Красивые глаза Шангуань Ваньэр уставились на Чжан Чжо. В них плескался испуг. Она прошептала:

– Там был… тот черный кот…

– Черный кот?! – охнули все от удивления.

– Не знаю, как и когда, но тот черный кот оказался в павильоне! Выпучив глаза, он громко замяукал, а потом… – Голос Шангуань Ваньэр дрогнул от страха. – На стене позади кота появилась надпись!

– Появилась надпись? Как это? – скептически спросил Ди Цяньли.

Шангуань Ваньэр покачала головой:

– Откуда же мне знать! Та стена была идеально чистой. На ней не было никаких надписей! Но внезапно, словно из ниоткуда, проступили иероглифы!

– И что же это была за надпись? – Голос Чжан Чжо был холоднее льда.

– Огромные иероглифы, сверкающие в темноте! – Зубы Шангуань Ваньэр стучали от ужаса. – Если бы это было дело рук человека… То это был бы тяжкий грех! Величайшее преступление! Измена Ее Императорскому Величеству!

1 Хоу-ту – в китайской мифологии божество земли, которого изображали с веревкой в руках. Считалось, что он управляет сторонами света. Его же считали правителем столицы мрака (в загробном мире). В более поздние времена Хоу-ту стал восприниматься как женское божество. Здесь и далее, если не указано иное, примечания переводчика.
2 Один чжан равен примерно 3,33 м.
3 Цзиньши – обладатель высшей степени на экзамене, проводившемся в столице раз в три года.
4 Сяньвэй – начальник уездной охраны с полицейскими функциями; помощник начальника уезда по уголовной части.
5 В китайском языке название должности «чиновник» обозначается теми же иероглифами, что имя Шангуань.

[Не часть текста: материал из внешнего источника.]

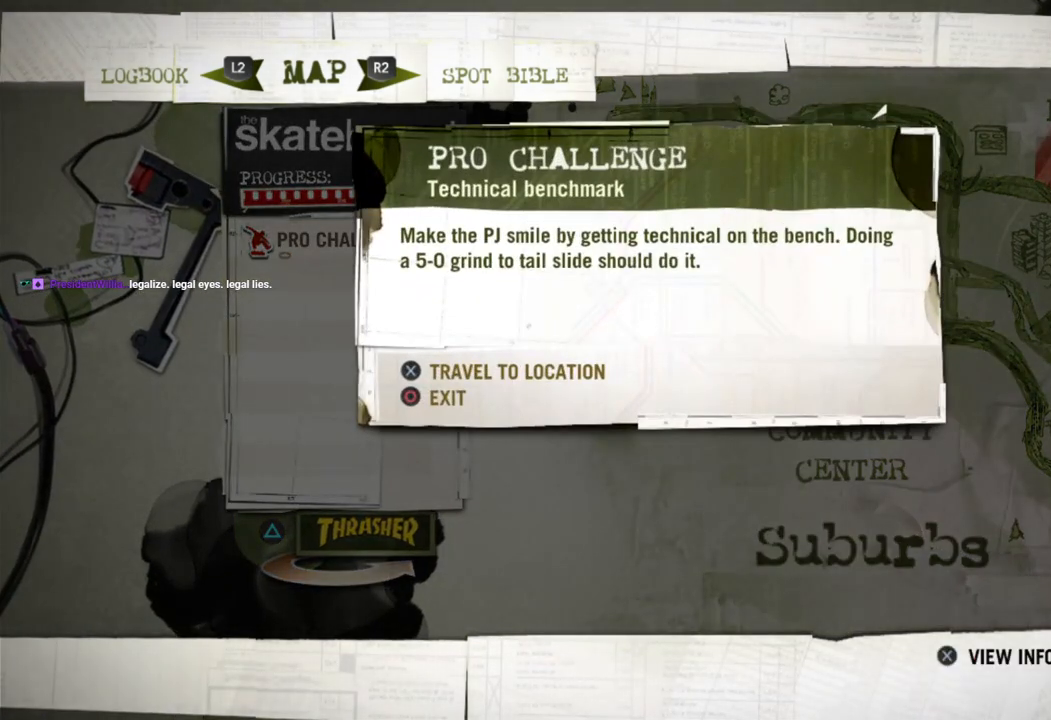
{"buttons": [], "left_stick": "center", "right_stick": "center", "events": [[133, "CROSS", "down"], [250, "CROSS", "up"]]}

Отсюда игра слов – женщина-чиновник по фамилии, дословно переводящейся как «чиновник».
6 Вторая Чжоу – китайская императорская династия, которая существовала с 690 по 705 год н. э., когда императрицей Китая была У Чжао, более известная как У Цзэтянь. Чтобы отличить династию Чжоу от династии Чжоу доциньского периода (1122–249 год до н. э.), данную династию называют У Чжоу.
7 Устаревшее название Японии. Именно японскому послу Авата-но Махито довелось в первый раз объявить китайцам, что страна на островах за Восточным морем называется не «Ямато», а «Нихон». Так она с тех пор и зовется (русское «Япония» – отсюда же.
8 Один ли равен примерно 500 м.
9 Легизм – философская школа Китая, основной идеей которой было равенство всех перед Законом и Сыном Неба, а именно – раздача титулов не по рождению, а по реальным заслугам. Согласно идеям легизма, любой простолюдин имел право дослужиться до любого чина.
10 Он же Ли Сянь.
11 Сяньбэй – древнемонгольские племена кочевников, жили на территории Внутренней Монголии. Выделились из союза дунху в III веке до н. э. Участвовали в этногенезе монголов.